Advogado diz que acusado de estupro não se apresenta

Gabriel Damásio
gabrieldamasio@jornaldodiase.com.br

O estudante moçambicano Daniel Manuleke de Souza, 18 anos, acusado de ser o autor do estupro sofrido por uma menina de 12 anos no dia 11 de fevereiro em uma chácara da zona rural de Salgado (Centro-Sul), poderá não se apresentar hoje à Polícia Civil, conforme foi prometido anteriormente por seus pais adotivos à delegada Mariana Franco Diniz, do Departamento de Atendimento a Grupos Vulneráveis (DAGV), responsável pela investigação do caso. A indicação de que o acordo pode ser descumprido foi dada ontem pelo advogado Max Carvalho Amaral, que se apresentou como defensor do acusado e alegou que só vai apresentá-lo após a conclusão do inquérito policial, momento no qual ele acredita que "a verdade será restabelecida".

A Secretaria da Segurança Pública (SSP), por sua vez, anunciou que reforçou as diligencias para prender Manuleke, com equipes do DAGV e da Delegacia de Polícia Interestadual (Polinter), acionada para localizar o acusado fora do Estado. O estudante teve sua prisão preventiva decretada pelo juiz Gustavo Adolfo Plech Pereira, da Comarca de Itaporanga D’Ajuda (Sul). "A delegada Mariana Diniz continua aguardando a apresentação voluntária do acusado, conforme ficou combinado com a mãe durante depoimento prestado no DAGV, mas, independente disso, tanto o DAGV quanto os setores especializados da SSP já fazem diligências para capturá-lo", diz a SSP, por meio de nota.

Em entrevista à rádio Ilha FM, o advogado do moçambicano afirma que não irá apresentar seu cliente porque não concorda com a forma como a investigação está sendo conduzida pela polícia. No entanto, Max se esquivou ao ser perguntado se o estupro realmente aconteceu. "Nem sempre as situações como se apresentam, correspondem a verdade do fato ocorrido. O inquérito policial ainda está ‘verde’. Tanto é que antecipo a nossa discordância. A simples análise indica que há diversos equívocos no inquérito e ilegalidades nesta prisão preventiva, porque os fatos ocorreram com o simples depoimento da vítima, eivado de parcialidade do outro lado. Faltam provas a serem coletadas, não existem depoimentos de testemunhas, nem um lastro probatório mais contundente do fato", disse.

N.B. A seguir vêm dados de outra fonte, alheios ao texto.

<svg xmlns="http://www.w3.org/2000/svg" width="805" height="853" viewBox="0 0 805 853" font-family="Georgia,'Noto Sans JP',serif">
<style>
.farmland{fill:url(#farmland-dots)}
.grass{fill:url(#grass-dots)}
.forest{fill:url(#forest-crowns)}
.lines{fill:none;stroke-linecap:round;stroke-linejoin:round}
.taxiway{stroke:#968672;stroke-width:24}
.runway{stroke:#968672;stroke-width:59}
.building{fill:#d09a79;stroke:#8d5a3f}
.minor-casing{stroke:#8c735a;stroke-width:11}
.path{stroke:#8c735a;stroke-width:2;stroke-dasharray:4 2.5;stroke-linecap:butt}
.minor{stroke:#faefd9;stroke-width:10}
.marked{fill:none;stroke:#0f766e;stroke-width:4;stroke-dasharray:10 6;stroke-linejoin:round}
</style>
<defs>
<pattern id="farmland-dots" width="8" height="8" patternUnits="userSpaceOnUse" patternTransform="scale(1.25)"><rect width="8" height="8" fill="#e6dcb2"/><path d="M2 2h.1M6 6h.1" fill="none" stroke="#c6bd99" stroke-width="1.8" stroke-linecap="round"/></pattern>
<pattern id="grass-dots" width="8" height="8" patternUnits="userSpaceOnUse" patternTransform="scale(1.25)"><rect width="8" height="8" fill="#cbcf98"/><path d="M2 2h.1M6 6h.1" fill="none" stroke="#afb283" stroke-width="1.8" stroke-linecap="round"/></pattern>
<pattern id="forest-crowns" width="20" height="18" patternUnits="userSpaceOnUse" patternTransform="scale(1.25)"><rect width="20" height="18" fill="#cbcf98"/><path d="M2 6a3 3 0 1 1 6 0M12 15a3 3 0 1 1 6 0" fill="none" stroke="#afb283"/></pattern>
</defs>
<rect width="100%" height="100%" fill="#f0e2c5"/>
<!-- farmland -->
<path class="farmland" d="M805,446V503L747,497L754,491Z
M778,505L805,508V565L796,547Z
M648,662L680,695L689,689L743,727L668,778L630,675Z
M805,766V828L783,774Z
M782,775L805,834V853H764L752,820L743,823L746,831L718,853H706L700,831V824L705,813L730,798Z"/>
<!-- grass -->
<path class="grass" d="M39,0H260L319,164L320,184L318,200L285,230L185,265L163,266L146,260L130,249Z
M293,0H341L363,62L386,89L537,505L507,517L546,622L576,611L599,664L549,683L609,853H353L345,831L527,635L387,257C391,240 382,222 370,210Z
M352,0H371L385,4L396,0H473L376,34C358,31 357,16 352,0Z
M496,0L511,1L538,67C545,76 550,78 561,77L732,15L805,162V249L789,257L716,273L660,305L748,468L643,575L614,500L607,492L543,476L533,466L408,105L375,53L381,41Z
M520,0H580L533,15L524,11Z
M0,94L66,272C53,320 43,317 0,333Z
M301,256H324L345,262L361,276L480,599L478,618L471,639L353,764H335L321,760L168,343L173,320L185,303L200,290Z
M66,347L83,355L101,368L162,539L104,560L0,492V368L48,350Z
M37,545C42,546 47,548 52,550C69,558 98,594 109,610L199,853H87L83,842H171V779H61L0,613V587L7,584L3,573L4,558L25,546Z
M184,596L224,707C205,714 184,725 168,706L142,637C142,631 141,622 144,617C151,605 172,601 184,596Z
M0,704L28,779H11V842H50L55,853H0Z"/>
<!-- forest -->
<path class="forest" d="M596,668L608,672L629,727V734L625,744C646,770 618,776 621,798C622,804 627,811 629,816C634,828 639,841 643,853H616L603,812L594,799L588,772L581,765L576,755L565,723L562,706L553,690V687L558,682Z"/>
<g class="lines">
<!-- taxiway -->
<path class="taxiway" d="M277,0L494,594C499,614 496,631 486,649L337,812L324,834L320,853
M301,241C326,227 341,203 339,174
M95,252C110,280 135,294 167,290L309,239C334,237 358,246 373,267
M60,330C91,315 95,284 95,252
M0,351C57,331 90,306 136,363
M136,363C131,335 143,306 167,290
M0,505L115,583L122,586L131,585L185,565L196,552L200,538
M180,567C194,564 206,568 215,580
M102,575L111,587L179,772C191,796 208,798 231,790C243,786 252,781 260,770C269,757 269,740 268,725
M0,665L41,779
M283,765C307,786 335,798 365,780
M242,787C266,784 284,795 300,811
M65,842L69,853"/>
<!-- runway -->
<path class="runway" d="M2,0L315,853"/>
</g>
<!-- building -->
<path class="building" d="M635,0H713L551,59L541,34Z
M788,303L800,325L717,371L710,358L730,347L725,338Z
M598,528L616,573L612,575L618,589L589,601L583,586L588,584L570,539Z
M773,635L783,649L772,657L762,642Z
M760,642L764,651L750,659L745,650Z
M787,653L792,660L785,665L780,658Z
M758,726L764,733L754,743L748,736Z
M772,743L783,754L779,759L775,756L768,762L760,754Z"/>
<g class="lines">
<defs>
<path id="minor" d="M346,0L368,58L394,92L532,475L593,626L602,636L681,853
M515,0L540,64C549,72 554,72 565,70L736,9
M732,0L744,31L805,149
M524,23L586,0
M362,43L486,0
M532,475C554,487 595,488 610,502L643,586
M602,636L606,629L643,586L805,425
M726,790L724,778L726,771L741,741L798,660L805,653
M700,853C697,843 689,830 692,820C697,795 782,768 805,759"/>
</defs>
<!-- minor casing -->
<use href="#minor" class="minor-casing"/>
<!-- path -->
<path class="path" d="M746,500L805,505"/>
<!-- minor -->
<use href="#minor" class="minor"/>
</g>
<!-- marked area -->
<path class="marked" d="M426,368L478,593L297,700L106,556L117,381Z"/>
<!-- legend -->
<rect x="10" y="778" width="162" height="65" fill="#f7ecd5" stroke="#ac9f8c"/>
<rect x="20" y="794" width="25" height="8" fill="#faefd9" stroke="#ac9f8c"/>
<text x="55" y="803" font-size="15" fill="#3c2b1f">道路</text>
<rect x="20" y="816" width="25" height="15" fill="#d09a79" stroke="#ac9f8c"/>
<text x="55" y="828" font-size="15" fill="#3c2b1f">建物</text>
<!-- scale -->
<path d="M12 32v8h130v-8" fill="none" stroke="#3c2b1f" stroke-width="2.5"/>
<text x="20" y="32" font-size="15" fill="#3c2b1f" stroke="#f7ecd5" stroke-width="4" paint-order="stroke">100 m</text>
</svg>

O defensor também disse que discorda dos laudos e exames feitos pelo Instituto Médico-Legal (IML), os quais, segundo a polícia, apontaram ferimentos no ânus, no reto e em outras partes do corpo da garota. "Existe o laudo pericial, mas também discordamos. Nós vamos apresentar a nossa versão em momento oportuno", afirma Max, garantindo no entanto que seu cliente não está foragido, mas está fora do estado para tratamento de saúde e que sua saída foi comunicada às autoridades. "Antes de qualquer tipo de apresentação do Daniel, nós preferimos que a verdade seja demonstrada, tanto às autoridades, quanto à sociedade. Eu peço calma à sociedade", apela Max.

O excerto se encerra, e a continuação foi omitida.